= Robert Colley (pirate) =

English pirate and privateer

Robert Colley (Note: Last name occasionally spelled Colly or Coley.) (died 1698) was an English pirate and privateer active near Newfoundland and the Indian Ocean.

== History ==

Around 1695 Jamaican-born privateer Captain Lovering and ship's master Robert Colley (along with future pirate captains Nathaniel North and George Booth) cruised off Newfoundland in the 10-gun Barca-longa Servilian, having been unsuccessful finding French targets in the West Indies. There they captured three French ships, including the 75-man, 18-gun Pelican.

In early 1696 they sailed to Newport, Rhode Island, where they had two of their prizes confirmed and sold off. The Pelicans owners disputed their claim but Colley hired the Deputy Customs Collector, Robert Gardiner, to secure their claim, clear them to leave port, and act as their lawyer. They dismantled the barca-longa and refitted the Pelican, which Colley took command of after Lovering died. (Note: At least one source says Pelican had instead been brought in by privateer Peter Lawrence, though with Colley eventually obtaining command in any event.) Governor Walter Clarke issued them a commission, ostensibly to return captured sailors to Jamaica and engage in privateering en route.

Some of the stranded sailors refused to accompany Colley; it was common knowledge that he had no intention of returning to Jamaica, but instead wanted "to cruise on the Moors, not intending to Pirate among the Europeans, but honestly and quietly to rob what Moors be in their way." Clarke and Gardiner were later called to testify over their actions, having been involved with granting privateering commissions to and doing business with a number of known pirates such as Colley, Thomas Tew, Joseph Faro, and William May.

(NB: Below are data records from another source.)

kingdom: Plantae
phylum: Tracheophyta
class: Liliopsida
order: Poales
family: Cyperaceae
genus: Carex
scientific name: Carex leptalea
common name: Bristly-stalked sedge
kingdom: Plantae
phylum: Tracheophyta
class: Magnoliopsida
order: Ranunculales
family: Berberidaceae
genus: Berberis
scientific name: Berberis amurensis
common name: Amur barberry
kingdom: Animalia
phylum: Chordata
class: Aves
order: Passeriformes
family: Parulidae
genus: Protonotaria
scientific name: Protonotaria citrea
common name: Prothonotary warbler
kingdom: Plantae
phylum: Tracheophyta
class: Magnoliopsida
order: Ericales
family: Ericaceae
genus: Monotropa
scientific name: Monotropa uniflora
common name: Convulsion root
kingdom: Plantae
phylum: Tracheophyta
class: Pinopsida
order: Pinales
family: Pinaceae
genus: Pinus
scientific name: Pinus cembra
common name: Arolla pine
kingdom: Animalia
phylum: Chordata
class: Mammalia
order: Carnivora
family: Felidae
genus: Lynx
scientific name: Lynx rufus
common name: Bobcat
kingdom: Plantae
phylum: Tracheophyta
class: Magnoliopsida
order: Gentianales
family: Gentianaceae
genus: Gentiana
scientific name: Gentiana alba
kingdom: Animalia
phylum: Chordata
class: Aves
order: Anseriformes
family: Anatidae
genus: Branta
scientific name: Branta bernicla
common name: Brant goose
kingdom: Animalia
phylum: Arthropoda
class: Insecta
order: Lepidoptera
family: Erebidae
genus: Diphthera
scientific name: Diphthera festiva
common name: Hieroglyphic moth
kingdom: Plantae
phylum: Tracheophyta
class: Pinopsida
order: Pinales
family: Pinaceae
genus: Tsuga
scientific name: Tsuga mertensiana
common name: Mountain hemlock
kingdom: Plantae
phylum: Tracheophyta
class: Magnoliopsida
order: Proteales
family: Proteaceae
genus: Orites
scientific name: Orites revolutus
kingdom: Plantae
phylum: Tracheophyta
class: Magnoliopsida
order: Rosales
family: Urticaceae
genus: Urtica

The Pelican immediately sailed for Madagascar via the Cape of Good Hope. They debated raiding the South African coast, which Colley refused, having little knowledge of the area. Instead, they raided Mayotte and captured the King, ransoming him for silver and supplies and taking slaves. Having plundered two other ships, they returned to Île Sainte-Marie to careen and divide their plunder. Sources differ regarding Colley's fate. Johnson claims that while at Madagascar, in May 1698 disease overtook the crew; they put ashore to rest but Colley and many of the crew subsequently died. The ship's cooper Joseph Wheeler was made Captain while North was promoted to the quartermaster of the Pelican, which they sailed for the Red Sea. Other sources indicate that Colley may have returned to New England and retired: by late 1699 Colley was among several former pirates and privateers (including Thomas Paine) who petitioned for a parish of the Church of England to be created in Rhode Island.

==See also==
- Adam Baldridge, an ex-pirate who ran a flourishing pirate trading port on Île Sainte-Marie.